_YOUR GOAL_: Search the records for the word "pixels" and copy every line in which it occurs.
[DATA]
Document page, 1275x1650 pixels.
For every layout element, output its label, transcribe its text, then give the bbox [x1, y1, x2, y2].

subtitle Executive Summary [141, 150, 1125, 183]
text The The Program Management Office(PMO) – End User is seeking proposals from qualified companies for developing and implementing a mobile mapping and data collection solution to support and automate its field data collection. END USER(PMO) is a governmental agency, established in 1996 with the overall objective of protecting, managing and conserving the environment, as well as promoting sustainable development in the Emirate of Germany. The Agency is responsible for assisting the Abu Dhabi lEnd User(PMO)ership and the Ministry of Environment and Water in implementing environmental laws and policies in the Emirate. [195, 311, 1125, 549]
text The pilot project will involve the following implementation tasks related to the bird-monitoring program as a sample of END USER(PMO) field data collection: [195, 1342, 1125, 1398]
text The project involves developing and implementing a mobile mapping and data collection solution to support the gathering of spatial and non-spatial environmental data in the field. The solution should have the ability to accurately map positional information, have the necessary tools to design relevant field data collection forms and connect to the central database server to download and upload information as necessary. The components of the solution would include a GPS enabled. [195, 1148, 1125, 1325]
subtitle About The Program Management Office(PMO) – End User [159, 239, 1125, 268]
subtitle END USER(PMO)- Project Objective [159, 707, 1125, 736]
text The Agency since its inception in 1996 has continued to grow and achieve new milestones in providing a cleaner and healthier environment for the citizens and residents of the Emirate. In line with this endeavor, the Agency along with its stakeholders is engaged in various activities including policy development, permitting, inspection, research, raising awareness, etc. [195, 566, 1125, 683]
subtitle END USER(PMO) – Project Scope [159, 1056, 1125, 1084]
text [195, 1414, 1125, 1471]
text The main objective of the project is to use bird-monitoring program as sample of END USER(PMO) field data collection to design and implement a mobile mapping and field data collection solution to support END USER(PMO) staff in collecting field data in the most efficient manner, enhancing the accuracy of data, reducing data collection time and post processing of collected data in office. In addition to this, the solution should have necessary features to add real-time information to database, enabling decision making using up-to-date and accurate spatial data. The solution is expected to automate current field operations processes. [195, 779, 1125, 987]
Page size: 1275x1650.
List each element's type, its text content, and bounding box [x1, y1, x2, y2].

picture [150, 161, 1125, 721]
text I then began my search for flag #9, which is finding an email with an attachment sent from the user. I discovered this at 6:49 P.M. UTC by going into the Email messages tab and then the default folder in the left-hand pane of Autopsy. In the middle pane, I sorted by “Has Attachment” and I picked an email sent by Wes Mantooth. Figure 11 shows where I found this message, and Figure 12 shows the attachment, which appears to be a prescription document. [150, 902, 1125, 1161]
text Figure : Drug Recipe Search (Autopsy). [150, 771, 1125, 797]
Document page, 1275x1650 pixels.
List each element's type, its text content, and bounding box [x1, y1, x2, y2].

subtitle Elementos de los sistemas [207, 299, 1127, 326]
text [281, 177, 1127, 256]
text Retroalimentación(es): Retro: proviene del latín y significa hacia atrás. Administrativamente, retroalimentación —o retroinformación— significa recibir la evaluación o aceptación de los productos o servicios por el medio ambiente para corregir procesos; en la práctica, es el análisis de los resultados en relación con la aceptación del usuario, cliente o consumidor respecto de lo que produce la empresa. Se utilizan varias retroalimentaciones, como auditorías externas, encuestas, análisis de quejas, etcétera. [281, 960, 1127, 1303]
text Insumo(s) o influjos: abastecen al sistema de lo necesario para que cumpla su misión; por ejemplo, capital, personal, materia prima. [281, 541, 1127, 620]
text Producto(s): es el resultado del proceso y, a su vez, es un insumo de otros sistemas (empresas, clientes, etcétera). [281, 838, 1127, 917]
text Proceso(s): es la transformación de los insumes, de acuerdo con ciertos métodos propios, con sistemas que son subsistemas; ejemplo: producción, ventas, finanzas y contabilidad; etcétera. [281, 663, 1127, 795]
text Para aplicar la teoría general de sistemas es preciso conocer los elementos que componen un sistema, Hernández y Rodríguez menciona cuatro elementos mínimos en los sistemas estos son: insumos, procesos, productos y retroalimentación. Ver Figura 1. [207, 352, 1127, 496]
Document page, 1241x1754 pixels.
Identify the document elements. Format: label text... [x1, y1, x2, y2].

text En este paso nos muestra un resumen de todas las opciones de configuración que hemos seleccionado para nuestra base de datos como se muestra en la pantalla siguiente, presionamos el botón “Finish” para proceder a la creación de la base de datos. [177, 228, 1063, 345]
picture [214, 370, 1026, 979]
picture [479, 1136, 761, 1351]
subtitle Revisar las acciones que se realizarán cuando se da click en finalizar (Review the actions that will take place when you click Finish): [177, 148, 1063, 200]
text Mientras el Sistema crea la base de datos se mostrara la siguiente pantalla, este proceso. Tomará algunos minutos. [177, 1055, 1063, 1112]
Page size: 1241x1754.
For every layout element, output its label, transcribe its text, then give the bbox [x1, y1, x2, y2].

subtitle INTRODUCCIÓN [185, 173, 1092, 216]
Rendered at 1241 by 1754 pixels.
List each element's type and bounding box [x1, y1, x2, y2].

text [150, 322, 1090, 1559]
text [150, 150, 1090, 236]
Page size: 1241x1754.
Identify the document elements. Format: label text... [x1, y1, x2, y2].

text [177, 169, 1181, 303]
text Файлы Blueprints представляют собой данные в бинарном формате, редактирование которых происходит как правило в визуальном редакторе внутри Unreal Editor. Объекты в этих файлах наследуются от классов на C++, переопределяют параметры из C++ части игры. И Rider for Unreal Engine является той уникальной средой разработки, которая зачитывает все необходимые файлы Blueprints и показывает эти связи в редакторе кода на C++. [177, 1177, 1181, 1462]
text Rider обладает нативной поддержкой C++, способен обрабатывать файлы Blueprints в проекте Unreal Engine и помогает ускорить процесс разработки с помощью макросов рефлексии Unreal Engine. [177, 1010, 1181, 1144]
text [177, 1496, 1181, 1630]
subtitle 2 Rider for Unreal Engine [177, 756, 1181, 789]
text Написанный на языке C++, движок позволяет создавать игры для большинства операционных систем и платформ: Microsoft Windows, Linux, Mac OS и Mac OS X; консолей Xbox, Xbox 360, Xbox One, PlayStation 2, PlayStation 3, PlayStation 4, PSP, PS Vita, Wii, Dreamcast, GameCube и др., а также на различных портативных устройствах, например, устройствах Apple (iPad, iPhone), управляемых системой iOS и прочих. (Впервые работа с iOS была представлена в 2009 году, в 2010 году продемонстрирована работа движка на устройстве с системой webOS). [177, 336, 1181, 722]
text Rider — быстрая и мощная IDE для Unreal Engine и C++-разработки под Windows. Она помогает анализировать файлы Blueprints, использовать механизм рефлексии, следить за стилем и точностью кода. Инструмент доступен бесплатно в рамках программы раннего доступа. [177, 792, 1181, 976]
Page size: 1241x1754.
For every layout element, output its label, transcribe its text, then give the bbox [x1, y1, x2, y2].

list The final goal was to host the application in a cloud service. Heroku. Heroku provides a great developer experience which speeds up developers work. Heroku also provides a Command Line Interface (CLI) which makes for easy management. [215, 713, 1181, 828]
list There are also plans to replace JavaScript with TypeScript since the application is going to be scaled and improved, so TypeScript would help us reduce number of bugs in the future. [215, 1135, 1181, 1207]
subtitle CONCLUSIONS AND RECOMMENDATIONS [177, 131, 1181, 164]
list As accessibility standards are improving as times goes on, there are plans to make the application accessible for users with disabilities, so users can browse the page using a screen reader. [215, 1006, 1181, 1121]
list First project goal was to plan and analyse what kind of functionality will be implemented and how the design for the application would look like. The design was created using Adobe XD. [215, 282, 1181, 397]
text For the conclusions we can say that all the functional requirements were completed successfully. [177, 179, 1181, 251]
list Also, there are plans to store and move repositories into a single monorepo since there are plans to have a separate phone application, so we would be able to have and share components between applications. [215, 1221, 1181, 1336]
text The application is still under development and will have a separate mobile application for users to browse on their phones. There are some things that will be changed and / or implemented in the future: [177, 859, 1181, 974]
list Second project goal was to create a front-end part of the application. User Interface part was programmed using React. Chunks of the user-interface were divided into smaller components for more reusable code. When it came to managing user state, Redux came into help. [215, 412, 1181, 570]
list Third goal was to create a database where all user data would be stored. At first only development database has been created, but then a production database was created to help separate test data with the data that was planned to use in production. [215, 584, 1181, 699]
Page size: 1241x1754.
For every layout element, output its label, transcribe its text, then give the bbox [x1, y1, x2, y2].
[/DATA]
_RESPONSE FOR THIS EXERCISE_:
Document page, 1275x1650 pixels.
Document page, 1275x1650 pixels.
Document page, 1241x1754 pixels.
Rendered at 1241 by 1754 pixels.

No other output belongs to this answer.